La vie hivernale pleine de défis des colons de la Nouvelle-France

Publié le

Une toile représente une caravane de traîneaux tirés par des chevaux sur un pont de glace.
Le pont de glace de Québec, de Clarence Gagnon, 1920   Photo : Musée national des beaux-arts du Québec

Les colons français ont appris à la dure comment composer avec les rudes hivers de la Nouvelle-France. L'historienne Catherine Ferland, qui s'intéresse de près à l'alimentation, explique comment ils se débrouillaient jusqu'au retour des températures plus clémentes.

Les colons devaient affronter un froid plus mordant que celui de nos hivers actuels du petit âge glaciaire. « Les Premières Nations ont sauvé les premiers équipages » avec leur savoir, raconte Catherine Ferland. Après quelque temps, les colons ont rapidement appris à se débrouiller seuls.

Les transports représentaient également un défi l’hiver. Avant la finalisation du chemin du Roy, en 1737, les colons se déplaçaient régulièrement entre Montréal et Québec par les cours d’eau, les naviguant l’été, et les parcourant l’hiver lorsqu’ils étaient glacés.

L’agriculture extrême de la colonie

La survie est intimement liée à l’alimentation, et à cet effet, la contribution de l’apothicaire et scientifique Louis Hébert a été capitale dans le développement de l’agriculture de la Nouvelle-France. À son arrivée près de Québec, en 1617, il a apporté des semences européennes pour les tester, mais sa mission consistait aussi à identifier et à tester les semences autochtones. C’est ainsi que les colons ont peu à peu intégré le maïs à leur alimentation.

Le jardin de Louis Hébert et de sa compagne, Marie Rollet, comprenait des légumes racines, plusieurs variétés d’oignons, des panais, des carottes (jaunes et blanches), des radis, des céleris, des poireaux, des laitues et des herbes. Il constituait ainsi la preuve que le sol de la vallée du Saint-Laurent est fertile.

Un autre colon a enrichi la connaissance alimentaire des habitants de la Nouvelle-France : Samuel de Champlain. Dans les années 1620-1630, il possédait une ferme au Cap-Tourmente, situé à une cinquantaine de kilomètres au nord-est de Québec. L’explorateur s’est rendu compte que même si la saison végétative y est beaucoup plus courte qu’en France, les semences réussissent à tirer leur épingle du jeu.

Par contre, l’implantation de la culture du blé en Nouvelle-France a été difficile.
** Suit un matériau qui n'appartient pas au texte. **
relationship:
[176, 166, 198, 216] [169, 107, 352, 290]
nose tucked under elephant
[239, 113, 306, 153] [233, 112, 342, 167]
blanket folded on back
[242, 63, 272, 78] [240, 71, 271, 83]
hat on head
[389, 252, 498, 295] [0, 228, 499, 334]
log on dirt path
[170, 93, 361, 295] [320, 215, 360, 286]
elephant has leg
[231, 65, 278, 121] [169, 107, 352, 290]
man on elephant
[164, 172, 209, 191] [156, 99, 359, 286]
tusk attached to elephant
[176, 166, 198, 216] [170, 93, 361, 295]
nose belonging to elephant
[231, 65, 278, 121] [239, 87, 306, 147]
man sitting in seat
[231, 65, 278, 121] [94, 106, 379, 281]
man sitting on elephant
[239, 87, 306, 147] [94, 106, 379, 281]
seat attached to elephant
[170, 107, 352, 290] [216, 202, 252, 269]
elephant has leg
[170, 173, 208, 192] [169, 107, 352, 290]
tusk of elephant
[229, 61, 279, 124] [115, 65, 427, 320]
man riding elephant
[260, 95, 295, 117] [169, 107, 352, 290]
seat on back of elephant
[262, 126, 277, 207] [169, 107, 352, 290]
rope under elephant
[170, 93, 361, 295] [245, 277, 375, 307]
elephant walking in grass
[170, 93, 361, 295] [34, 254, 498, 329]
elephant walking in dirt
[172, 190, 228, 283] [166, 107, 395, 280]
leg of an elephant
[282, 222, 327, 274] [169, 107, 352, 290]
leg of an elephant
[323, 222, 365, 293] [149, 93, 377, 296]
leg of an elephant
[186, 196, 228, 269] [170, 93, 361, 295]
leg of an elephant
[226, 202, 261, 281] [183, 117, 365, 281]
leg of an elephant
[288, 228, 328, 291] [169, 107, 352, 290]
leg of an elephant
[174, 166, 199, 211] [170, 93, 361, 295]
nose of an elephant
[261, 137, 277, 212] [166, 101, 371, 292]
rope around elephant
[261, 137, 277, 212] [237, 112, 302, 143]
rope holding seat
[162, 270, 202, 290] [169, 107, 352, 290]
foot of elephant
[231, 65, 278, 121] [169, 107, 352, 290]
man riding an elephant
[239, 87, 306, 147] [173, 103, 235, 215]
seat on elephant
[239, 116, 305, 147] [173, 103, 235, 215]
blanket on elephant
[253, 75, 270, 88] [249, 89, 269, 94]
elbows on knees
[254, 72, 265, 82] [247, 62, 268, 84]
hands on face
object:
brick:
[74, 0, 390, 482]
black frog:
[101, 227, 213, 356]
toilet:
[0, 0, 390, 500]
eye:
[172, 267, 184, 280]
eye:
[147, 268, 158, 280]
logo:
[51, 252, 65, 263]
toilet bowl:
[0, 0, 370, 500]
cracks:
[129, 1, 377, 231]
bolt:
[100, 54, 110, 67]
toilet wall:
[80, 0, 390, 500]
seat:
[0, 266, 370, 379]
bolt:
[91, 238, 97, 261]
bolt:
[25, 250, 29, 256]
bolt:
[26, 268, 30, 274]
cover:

Ce n’est qu’après les années 1630 que cette céréale a pu offrir des rendements suffisants aux agriculteurs.

Les Français ont fait quand même ce choix très européen de dire : "Non, en dépit de tout, nous, tout ce qu’on veut, c’est du blé pour faire du pain."
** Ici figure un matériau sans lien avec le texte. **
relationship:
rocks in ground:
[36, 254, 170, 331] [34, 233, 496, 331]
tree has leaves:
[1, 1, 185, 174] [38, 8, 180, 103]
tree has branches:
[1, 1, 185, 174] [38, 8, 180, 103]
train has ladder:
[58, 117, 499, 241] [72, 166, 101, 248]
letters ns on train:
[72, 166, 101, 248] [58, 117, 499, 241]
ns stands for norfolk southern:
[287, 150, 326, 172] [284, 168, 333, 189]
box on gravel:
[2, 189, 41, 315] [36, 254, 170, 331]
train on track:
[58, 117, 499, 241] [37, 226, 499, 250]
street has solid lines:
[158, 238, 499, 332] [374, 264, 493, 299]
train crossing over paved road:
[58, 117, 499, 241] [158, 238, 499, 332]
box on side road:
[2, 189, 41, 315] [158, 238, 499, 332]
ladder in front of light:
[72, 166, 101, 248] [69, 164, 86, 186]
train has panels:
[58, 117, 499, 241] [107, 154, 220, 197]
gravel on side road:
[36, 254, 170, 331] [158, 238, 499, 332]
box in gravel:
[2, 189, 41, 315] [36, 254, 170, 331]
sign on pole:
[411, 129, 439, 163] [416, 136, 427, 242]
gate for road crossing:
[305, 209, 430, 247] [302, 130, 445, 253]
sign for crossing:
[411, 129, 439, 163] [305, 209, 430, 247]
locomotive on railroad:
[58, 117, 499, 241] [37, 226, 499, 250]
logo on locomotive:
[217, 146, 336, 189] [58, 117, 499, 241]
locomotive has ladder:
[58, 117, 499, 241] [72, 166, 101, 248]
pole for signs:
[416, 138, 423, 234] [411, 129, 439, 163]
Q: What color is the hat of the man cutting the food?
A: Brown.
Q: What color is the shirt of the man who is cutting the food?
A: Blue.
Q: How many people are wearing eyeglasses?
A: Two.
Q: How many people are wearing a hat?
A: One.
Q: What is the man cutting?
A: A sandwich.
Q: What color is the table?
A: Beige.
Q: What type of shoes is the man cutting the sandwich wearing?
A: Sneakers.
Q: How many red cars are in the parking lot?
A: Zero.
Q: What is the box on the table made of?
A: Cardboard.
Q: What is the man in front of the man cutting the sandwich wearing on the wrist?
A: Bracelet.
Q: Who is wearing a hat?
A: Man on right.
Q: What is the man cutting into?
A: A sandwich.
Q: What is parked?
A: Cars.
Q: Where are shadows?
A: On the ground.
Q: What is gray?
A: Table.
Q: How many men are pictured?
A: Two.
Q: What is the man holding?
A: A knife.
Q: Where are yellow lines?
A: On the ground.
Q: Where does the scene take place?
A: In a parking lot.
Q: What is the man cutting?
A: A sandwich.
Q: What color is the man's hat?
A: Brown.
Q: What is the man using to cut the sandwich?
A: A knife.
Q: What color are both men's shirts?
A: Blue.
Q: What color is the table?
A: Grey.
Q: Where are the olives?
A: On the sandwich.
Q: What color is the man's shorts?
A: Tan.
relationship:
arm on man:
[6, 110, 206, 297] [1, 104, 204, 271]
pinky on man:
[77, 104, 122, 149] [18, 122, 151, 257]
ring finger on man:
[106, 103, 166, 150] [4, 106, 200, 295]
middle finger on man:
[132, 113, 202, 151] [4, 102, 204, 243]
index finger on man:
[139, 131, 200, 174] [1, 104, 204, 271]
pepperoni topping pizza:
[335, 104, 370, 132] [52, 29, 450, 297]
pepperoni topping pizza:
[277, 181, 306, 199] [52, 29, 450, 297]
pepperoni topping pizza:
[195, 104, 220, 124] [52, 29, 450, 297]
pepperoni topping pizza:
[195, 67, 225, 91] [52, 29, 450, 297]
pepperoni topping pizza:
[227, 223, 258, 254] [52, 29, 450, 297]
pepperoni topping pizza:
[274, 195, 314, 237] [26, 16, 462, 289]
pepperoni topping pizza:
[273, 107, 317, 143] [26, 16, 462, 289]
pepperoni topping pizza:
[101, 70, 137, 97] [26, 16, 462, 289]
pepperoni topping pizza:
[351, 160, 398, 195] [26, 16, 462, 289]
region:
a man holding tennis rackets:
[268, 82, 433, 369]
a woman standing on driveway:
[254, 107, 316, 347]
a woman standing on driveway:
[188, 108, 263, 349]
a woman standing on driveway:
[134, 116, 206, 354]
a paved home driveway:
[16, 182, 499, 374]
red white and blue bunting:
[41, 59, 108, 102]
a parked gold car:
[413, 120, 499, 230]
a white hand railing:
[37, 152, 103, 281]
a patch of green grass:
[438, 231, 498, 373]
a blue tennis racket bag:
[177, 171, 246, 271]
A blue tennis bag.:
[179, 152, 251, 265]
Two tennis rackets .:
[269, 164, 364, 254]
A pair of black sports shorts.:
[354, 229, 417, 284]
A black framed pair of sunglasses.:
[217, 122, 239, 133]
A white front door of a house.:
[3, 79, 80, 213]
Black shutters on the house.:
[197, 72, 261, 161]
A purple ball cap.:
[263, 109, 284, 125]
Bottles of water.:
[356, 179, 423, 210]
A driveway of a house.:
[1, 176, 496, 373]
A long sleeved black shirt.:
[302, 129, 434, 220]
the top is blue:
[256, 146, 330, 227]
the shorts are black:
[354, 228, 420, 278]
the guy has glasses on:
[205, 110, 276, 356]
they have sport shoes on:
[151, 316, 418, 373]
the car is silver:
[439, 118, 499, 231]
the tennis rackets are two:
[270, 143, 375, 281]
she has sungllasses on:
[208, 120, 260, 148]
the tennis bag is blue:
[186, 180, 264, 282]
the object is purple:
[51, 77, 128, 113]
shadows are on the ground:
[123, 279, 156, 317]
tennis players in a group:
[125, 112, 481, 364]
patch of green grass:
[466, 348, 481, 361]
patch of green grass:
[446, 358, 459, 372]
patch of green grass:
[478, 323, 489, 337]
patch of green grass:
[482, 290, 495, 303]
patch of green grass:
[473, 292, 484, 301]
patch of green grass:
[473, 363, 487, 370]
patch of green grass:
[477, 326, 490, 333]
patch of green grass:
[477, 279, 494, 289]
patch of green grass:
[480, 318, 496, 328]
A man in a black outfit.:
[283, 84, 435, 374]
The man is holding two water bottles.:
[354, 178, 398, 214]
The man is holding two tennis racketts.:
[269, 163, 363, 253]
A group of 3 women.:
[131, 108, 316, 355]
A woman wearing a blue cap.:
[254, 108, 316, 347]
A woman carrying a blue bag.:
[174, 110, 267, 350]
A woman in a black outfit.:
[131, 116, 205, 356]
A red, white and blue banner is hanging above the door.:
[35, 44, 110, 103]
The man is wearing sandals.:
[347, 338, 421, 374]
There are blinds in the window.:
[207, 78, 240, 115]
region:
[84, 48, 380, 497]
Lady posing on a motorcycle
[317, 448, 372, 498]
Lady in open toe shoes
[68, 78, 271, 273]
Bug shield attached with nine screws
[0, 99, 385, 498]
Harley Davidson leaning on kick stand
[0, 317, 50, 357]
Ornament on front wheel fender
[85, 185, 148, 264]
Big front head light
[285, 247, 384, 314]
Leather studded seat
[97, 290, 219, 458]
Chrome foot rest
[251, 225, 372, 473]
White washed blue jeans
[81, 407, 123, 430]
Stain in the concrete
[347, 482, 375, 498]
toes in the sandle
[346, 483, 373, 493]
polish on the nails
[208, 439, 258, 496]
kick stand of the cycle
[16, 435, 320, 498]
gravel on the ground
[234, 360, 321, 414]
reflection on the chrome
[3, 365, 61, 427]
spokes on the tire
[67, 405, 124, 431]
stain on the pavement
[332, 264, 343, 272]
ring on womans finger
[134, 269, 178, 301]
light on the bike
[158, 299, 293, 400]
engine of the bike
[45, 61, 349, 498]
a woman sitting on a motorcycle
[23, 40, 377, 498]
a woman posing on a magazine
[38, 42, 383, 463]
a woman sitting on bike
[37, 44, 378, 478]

Catherine Ferland, historienne
Une toile représente l'intérieur d'une maison canadienne de 1886.
Horatio Walker, Intérieur de maison, 1886, Aquarelle sur papier   Photo : Musée national des beaux-arts du Québec

Le froid, utile pour conserver les récoltes

Bien sûr, il n’y avait pas de réfrigérateurs pour la conservation des aliments l’été. Les colons construisaient dans le sol des caveaux, qui devenaient ainsi des glacières bien pratiques, hiver comme été.

Ils employaient également des techniques de conservation des aliments, comme le sucrage des fruits, le salage des viandes, de certains légumes et du poisson (anguilles fumées), la déshydratation des fruits et des légumes et l’utilisation du vinaigre, ingrédient plutôt privilégié par les Britanniques.

Malgré le froid et de nombreux défis, les colons avaient plus de chance de survivre en Amérique qu’en Europe, où la noblesse possédait les forêts et les cours d’eau. Dans les colonies américaines, les territoires nouveaux étaient plus propices à la chasse et ouverts un peu plus à tous.